[Stored items]

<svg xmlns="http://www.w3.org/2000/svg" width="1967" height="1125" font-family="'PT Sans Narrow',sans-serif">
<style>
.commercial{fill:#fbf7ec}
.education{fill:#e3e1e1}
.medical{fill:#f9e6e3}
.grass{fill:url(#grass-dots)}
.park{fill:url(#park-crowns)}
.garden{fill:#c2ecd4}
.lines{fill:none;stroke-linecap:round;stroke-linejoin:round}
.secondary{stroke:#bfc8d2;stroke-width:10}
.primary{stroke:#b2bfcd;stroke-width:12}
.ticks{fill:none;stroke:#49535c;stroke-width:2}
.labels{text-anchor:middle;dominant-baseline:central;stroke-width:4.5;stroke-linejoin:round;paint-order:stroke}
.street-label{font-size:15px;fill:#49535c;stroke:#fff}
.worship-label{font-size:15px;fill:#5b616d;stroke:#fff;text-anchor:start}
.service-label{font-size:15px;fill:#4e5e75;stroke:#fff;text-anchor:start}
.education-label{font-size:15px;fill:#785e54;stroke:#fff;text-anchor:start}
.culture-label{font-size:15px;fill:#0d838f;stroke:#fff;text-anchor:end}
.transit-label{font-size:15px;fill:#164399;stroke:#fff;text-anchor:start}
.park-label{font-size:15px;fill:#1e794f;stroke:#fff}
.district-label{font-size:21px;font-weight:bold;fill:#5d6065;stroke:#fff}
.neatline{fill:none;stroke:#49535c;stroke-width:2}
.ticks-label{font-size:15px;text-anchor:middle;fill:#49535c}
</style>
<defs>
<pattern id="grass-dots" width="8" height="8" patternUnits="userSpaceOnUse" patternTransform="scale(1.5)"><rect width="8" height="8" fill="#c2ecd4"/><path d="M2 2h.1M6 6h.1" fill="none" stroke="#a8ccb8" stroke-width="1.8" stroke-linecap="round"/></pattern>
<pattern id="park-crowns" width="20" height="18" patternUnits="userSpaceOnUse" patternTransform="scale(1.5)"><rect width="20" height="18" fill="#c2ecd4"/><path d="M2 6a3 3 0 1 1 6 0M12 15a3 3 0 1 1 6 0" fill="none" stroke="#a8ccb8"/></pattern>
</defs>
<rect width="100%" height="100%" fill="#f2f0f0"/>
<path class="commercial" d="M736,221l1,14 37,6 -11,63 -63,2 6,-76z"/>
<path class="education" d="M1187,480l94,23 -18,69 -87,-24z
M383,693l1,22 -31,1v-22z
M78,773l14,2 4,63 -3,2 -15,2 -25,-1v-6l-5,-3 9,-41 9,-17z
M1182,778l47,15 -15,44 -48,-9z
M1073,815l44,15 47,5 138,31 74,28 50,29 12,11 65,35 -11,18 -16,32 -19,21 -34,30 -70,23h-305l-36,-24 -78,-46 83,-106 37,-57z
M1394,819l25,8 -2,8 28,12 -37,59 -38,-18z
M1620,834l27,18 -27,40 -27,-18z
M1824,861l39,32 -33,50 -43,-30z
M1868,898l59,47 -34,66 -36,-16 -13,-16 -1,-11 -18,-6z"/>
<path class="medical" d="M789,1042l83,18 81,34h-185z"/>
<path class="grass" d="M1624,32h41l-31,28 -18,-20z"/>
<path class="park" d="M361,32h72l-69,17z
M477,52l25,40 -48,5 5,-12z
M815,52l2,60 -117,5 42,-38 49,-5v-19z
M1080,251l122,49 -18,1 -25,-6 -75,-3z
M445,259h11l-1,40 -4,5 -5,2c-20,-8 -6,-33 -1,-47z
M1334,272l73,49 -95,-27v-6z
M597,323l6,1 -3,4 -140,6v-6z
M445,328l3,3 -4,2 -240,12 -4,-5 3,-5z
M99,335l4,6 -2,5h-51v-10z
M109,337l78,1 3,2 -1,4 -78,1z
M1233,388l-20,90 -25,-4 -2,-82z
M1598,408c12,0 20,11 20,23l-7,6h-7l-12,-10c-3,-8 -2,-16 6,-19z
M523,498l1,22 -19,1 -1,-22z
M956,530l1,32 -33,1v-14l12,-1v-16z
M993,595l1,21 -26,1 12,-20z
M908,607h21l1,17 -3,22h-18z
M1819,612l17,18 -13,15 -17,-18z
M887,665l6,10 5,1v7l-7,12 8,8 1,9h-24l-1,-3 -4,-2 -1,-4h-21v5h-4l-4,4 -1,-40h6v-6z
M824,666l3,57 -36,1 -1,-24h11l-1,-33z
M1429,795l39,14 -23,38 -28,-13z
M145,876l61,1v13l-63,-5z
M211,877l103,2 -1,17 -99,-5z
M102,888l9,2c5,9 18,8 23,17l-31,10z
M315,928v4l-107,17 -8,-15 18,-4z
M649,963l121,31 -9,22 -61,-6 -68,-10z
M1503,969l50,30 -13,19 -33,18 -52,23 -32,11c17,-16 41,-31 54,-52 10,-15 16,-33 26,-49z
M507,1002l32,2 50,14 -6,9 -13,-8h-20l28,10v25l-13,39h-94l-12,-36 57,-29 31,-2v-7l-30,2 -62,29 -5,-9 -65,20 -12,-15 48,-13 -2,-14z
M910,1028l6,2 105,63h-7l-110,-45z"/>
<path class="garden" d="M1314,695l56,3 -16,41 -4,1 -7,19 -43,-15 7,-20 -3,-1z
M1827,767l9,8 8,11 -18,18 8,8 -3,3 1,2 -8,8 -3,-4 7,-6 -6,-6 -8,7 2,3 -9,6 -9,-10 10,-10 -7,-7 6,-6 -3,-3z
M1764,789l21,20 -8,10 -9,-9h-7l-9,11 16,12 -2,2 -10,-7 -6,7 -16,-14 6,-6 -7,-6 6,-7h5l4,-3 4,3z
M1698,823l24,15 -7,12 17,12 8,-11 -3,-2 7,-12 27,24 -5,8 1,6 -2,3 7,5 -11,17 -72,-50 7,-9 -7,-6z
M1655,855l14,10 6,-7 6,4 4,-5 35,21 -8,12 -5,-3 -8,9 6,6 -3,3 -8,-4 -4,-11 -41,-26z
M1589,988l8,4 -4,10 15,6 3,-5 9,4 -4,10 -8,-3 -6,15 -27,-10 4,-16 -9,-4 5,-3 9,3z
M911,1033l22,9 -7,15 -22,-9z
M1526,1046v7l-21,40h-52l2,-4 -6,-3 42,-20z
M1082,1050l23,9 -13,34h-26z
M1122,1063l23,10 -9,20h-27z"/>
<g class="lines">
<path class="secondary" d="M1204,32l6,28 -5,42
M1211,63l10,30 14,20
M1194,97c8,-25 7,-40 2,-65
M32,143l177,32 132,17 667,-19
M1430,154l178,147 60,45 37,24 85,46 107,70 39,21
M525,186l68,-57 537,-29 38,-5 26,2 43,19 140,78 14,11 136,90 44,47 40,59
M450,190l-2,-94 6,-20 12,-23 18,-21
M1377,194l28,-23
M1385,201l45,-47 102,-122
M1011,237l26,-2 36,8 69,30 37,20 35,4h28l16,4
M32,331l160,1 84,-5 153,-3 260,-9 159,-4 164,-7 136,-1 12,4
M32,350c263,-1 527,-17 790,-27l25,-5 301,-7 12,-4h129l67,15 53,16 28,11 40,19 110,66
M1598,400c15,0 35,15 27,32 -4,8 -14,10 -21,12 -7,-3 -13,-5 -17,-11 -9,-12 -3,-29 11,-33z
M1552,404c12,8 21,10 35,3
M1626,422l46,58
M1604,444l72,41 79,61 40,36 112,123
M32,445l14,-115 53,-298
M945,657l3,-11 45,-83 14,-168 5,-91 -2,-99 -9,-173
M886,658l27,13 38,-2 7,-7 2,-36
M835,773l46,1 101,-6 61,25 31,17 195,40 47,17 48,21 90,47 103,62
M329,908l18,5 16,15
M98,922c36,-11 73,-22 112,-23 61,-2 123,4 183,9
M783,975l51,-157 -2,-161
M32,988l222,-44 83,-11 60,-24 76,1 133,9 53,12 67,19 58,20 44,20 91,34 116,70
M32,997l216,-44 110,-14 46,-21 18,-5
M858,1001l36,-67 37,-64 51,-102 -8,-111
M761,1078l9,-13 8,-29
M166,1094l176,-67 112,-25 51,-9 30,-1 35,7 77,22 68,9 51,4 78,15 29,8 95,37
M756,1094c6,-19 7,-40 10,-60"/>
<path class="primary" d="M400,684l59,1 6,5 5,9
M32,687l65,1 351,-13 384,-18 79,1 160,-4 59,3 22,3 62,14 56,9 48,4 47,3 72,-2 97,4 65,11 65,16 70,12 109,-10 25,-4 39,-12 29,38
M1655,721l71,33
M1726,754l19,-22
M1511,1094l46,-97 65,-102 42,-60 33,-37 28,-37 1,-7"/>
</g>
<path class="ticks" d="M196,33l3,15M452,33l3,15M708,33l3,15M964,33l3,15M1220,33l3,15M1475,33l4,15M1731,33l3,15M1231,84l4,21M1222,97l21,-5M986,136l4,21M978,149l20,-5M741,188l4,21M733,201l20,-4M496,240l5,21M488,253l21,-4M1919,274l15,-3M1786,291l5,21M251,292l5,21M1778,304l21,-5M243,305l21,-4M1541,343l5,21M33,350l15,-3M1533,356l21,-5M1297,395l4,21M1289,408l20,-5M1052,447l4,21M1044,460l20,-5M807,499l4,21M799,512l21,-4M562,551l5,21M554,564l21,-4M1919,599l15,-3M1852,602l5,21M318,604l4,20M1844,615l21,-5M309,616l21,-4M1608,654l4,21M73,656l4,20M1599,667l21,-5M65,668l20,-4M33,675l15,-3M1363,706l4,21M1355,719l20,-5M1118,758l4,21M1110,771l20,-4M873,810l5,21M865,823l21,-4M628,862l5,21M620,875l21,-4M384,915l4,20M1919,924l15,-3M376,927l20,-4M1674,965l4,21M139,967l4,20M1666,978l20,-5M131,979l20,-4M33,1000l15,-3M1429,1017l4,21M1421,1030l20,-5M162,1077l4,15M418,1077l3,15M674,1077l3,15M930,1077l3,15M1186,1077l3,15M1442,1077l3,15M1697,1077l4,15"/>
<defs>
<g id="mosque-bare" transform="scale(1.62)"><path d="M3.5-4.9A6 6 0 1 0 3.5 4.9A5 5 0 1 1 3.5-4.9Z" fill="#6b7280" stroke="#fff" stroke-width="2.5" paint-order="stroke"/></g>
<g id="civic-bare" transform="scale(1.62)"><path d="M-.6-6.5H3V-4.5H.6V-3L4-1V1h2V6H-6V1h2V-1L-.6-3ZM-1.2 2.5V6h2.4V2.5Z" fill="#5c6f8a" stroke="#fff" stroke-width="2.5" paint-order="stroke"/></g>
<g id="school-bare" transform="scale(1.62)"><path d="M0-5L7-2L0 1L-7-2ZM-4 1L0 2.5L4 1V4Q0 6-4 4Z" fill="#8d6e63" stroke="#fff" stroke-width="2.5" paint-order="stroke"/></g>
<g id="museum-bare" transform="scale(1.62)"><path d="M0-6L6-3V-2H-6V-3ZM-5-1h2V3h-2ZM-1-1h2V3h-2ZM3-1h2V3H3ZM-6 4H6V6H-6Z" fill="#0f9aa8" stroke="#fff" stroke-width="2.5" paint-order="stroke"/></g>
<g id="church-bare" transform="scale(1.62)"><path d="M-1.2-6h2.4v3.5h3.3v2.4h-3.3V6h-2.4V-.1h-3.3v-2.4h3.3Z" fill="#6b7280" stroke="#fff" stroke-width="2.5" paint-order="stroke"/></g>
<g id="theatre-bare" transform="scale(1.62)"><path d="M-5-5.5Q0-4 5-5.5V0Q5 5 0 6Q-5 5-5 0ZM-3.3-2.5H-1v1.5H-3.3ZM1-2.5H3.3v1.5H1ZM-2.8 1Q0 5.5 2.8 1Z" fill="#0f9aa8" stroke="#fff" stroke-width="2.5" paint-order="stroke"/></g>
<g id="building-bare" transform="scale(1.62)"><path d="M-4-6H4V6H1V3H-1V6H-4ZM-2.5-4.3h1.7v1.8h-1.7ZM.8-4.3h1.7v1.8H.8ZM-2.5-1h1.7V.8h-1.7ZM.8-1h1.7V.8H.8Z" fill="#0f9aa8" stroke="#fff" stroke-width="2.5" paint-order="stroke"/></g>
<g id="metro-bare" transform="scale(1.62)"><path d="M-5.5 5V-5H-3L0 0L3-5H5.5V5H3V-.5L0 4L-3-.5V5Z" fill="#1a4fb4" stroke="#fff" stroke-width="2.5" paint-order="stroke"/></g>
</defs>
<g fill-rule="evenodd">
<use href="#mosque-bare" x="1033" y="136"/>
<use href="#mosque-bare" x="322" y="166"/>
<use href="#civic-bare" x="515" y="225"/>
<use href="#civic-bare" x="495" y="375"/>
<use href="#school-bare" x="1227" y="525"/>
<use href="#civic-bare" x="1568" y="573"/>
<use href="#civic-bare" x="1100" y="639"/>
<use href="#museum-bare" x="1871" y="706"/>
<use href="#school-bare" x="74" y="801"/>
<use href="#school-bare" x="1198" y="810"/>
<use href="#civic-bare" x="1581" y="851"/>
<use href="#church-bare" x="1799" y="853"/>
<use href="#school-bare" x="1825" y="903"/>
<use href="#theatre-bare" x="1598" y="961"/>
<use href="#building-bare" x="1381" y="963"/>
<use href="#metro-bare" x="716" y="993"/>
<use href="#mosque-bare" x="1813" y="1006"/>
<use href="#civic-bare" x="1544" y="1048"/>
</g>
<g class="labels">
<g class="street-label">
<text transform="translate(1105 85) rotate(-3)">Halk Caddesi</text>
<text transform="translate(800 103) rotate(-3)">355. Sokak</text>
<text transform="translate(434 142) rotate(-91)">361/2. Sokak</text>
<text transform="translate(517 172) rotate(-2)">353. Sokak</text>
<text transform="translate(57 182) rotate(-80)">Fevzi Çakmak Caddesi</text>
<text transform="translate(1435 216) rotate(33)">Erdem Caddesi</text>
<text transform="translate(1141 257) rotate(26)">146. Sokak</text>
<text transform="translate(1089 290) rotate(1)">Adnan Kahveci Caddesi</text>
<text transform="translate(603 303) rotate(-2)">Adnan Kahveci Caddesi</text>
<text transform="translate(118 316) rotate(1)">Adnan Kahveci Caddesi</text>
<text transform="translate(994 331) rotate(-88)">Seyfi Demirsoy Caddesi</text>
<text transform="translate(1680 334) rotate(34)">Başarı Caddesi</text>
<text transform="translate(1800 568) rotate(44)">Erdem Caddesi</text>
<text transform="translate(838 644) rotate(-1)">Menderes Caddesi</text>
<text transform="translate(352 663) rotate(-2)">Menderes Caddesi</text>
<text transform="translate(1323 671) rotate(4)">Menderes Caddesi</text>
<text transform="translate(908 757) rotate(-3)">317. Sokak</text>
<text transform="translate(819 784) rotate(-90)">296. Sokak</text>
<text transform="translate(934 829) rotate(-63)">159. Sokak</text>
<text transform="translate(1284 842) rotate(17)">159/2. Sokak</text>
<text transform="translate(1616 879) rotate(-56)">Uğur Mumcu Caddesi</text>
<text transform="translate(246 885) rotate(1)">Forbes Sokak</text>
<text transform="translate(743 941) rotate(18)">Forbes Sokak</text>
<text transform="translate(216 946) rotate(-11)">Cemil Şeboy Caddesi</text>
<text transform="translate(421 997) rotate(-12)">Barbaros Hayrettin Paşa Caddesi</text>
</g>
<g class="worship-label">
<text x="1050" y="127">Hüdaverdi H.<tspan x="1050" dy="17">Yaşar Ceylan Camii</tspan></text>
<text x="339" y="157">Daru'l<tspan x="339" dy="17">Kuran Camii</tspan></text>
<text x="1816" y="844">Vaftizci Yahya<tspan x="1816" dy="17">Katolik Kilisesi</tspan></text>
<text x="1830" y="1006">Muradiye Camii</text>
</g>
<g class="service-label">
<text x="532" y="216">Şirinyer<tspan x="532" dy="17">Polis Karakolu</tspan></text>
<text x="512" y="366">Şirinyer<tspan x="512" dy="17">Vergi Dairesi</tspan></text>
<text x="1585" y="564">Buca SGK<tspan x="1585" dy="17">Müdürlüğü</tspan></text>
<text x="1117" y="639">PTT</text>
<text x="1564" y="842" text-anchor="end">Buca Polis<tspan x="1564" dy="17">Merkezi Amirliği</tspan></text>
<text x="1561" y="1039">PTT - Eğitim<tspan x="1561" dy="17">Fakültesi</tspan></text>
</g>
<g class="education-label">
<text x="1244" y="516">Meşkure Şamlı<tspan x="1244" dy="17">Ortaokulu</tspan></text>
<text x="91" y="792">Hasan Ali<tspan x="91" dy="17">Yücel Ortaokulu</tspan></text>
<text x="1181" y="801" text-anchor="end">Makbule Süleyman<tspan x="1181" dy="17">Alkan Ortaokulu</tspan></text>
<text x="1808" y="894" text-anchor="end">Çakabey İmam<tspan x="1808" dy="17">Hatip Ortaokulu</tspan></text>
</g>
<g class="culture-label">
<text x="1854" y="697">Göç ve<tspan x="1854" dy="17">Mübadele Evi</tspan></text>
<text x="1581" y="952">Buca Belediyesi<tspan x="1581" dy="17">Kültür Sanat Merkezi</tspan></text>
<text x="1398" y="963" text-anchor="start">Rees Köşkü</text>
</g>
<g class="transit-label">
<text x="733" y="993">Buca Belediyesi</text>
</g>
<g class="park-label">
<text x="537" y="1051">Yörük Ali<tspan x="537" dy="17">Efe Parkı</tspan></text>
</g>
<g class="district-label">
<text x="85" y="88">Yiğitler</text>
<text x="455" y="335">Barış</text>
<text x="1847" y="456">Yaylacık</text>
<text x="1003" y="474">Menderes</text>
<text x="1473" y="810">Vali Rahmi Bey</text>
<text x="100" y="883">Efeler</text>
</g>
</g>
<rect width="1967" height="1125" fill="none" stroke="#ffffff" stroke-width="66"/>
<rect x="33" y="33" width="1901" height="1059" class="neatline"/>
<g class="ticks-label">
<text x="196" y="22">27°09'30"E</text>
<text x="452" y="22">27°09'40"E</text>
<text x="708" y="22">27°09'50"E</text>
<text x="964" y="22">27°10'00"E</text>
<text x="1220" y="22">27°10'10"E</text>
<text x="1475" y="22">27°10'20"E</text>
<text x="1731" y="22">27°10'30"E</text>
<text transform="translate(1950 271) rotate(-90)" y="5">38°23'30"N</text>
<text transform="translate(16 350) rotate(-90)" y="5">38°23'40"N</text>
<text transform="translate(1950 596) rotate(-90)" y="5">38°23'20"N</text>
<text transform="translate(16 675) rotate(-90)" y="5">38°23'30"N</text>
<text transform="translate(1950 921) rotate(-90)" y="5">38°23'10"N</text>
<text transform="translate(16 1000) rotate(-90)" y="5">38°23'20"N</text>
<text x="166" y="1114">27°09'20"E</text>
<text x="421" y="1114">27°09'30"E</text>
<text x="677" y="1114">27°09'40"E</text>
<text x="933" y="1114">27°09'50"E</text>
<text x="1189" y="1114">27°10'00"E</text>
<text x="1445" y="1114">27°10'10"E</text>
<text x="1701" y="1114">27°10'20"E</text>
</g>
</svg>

REQUIRED ACTION:
Scan the entries and show every line in which the word "lines" is found.

WRITTEN RESPONSE:
.lines{fill:none;stroke-linecap:round;stroke-linejoin:round}
<g class="lines">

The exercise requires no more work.